ColdFusion must protect newly created objects.
Severity | Group ID | Group Title | Version | Rule ID | Date | STIG Version |
|---|---|---|---|---|---|---|
| medium | V-279105 | SRG-APP-000516-AS-000237 | APAS-CF-001020 | SV-279105r1171428_rule | 2025-12-19 | 1 |
| Description |
|---|
| During operation, ColdFusion may create objects such as files to store parameters or log data, or pipes to share data between objects. When the objects are created, it is important that the newly created object has the correct permissions. This can be performed by assigning the proper umask value to the running process. For the ColdFusion service, the umask must be set to 007 or more restrictive. |
| ℹ️ Check |
|---|
| For ColdFusion running on Windows, this finding is not applicable. ColdFusion running on Linux: 1. Locate the file "sysinit" in the bin directory under the ColdFusion instance directory. For example, the file could be found at \opt\coldfusion2023\cfusion\bin\sysinit, if the ColdFusion instance directory was \opt\coldfusion2023\cfusion. 2. Edit the "sysinit" file. 3. Locate the umask setting. It must be located near the top of the file, but below the #description comment. If the umask is not set to 007 or more restrictive, this is a finding. |
| ✔️ Fix |
|---|
| For ColdFusion running on Windows, this finding is not applicable. ColdFusion running on Linux: 1. Locate the file "sysinit" in the bin directory under the ColdFusion instance directory. For example, the file could be found at \opt\coldfusion2023\cfusion\bin\sysinit, if the ColdFusion instance directory was \opt\coldfusion2023\cfusion. 2. Edit the "sysinit" file. 3. Locate the umask setting. It must be located near the top of the file, but below the #description comment. 4. Set umask setting to 007 or more restrictive. 5. Save and close the file. |

Given data:
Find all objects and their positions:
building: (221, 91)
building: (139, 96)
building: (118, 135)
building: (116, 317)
...
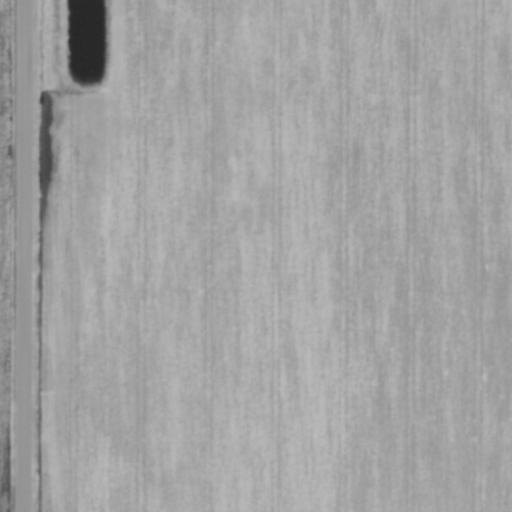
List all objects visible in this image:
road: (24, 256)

Task statement: According to the ColdFusion umask rule, what umask value must be set for the ColdFusion service? The rows above are separate material and have nothing to do with the ColdFusion umask rule.

Output for this task: 007 or more restrictive.